Pubblicato il 21 Febbraio 2011 - 08:50 OLTRE 6 MESI FA

Giulio Tremonti

PARIGI -Il G20 accoglie la tesi italiana, quella per cui il ministro dell’Economia Giulio Tremonti si è sempre battuto. I Paesi più industrializzati, riuniti a Parigi, hanno deciso con quali parametri giudicare le economie mondiali e grazie a questi parametri riuscire a tracciare una mappa per uscire dalla crisi globale, possibilmente diminuendo gli squilibri.

La tesi italiana passata è che tra questi parametri verrà valutato anche il debito privato, punto di forza, e di stabilità, del nostro paese. L’Italia ha sì un forte debito pubblico, che le stime Fmi hanno giudicato in rialzo fino al 120%, ma buona parte di quel debito è però in mano italiana e privata, in mano ai risparmiatori e alle banche.

Ora Tremonti vede la strada in discesa: se la tesi italiana è passata al G20, perché non dovrebbe andar bene anche per l’Ecofin, ossia per l’Europa? Per il ministro, quindi, al vertice di Parigi ”è passata la tesi giusta che è anche quella italiana” anche se questo ”viene fatto non nell’interesse dell’Italia ma della logica comune”.

”Se vuoi evitare le crisi devi valutare la stabilità del sistema che è fatto da debiti e finanze pubbliche, ma anche da quelle private.
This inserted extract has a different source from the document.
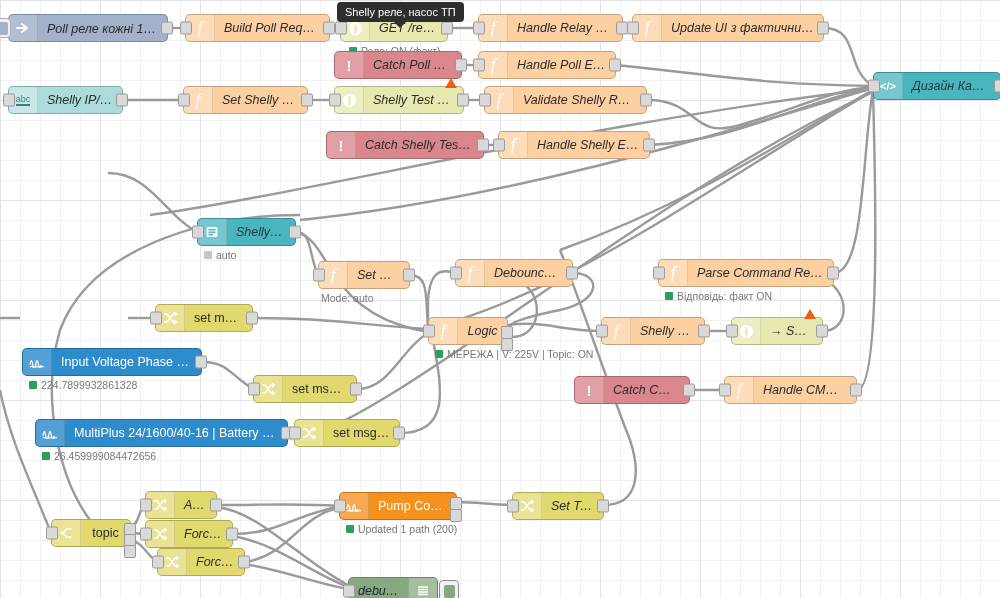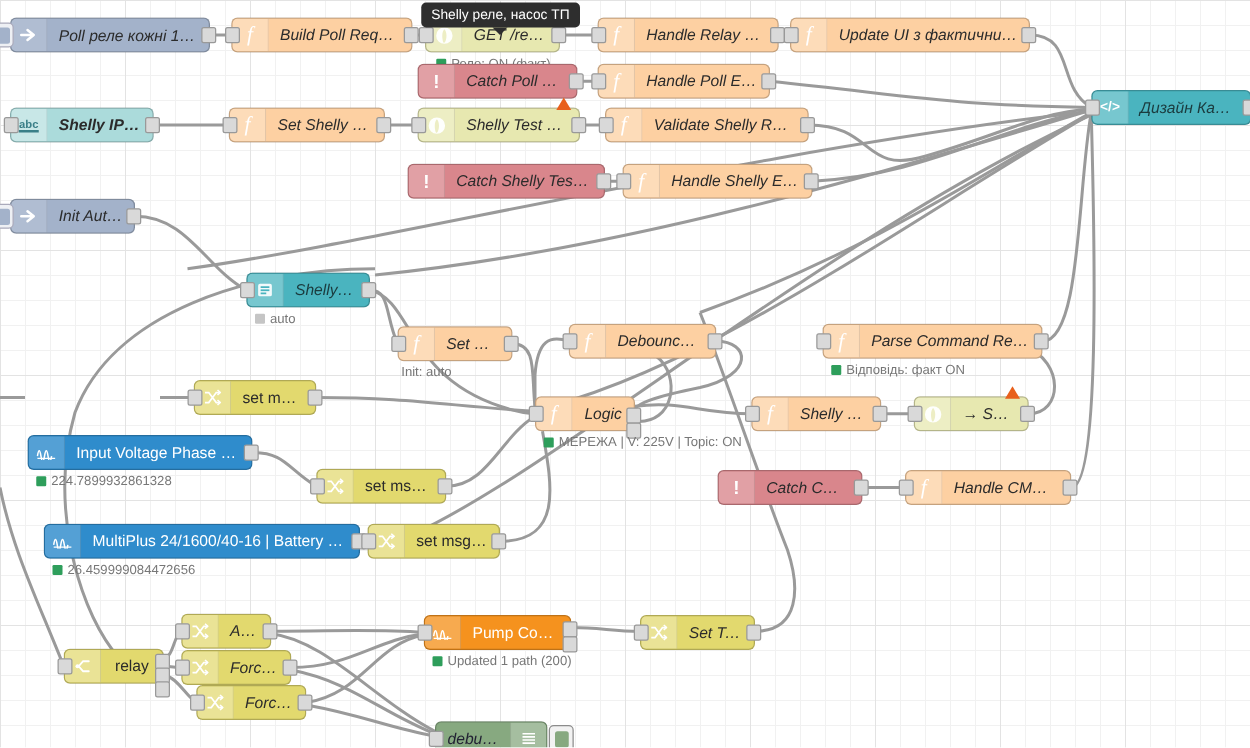"abc" div.node { font-weight: bold -> none }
Negli ultimi mesi la tendenza è stata quella di considerare solo la finanza pubblica come se tutte le colpe fossero dei governi e non soltanto delle banche e della finanza privata”. Tremonti è soddisfatto anche per i ”passi avanti” sull’altro cavallo di battaglia del governo italiano, quello della speculazione sui prezzi delle materie prime che rivendica di aver posto già due anni fa.
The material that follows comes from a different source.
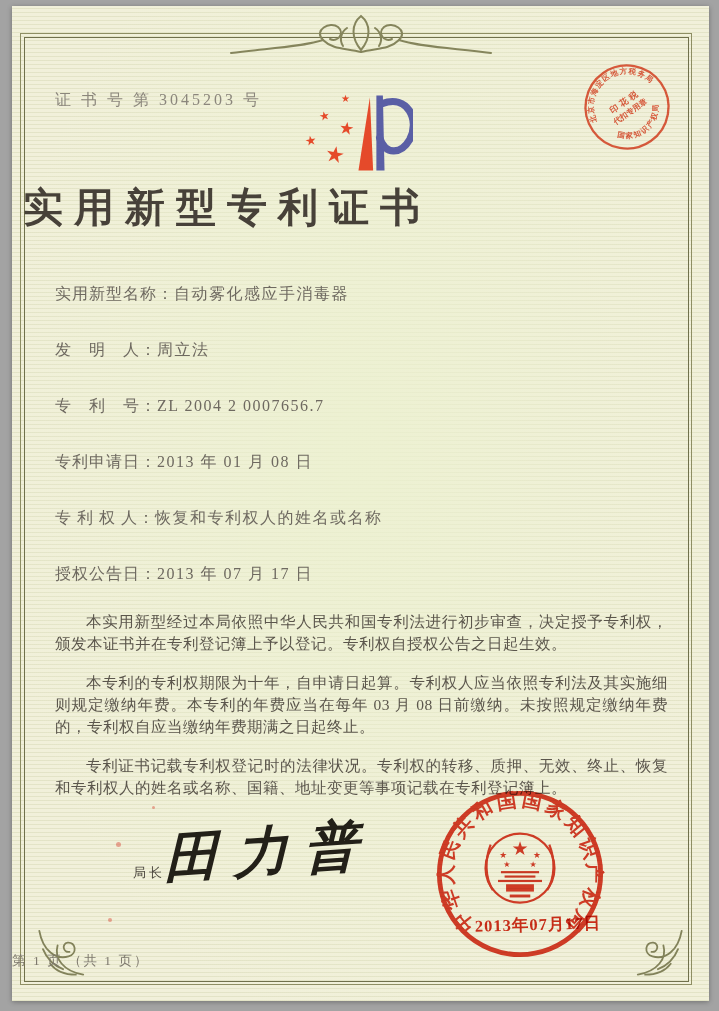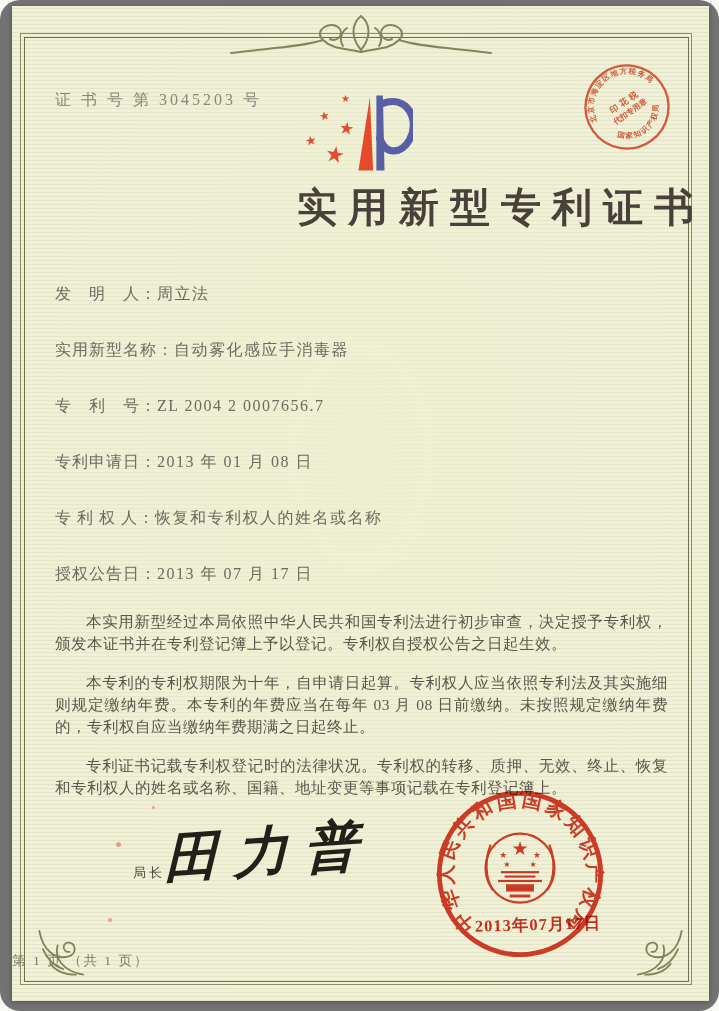"证 书 号 第 3045203" .photo { background: #737373 -> #a3a3a3; border-radius: 20px -> none }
”Allora ci dissero che la speculazione non esiste” spiega ”e conservo anche un rapporto dell’Fmi dell’epoca che dice questo”. Un tema delicato, rileva Tremonti, che i fatti recenti del Nord Africa hanno posto all’attenzione dei governi. ”Le cause sono profonde – dice – ma il motore è stato la rivolta del pane” e rischia di creare ”effetti a cascata in Nord Africa” forse più alti di ”quelli della guerra del Kippur”. Per Tremonti comunque l’approccio europeo ”non può essere quello primitivo di esportare la democrazia” che non ”è un McDonald’s” ma un fatto ”complesso” che anche in molti paesi del Vecchio Continente fino a quaranta anni fa ”non esisteva”.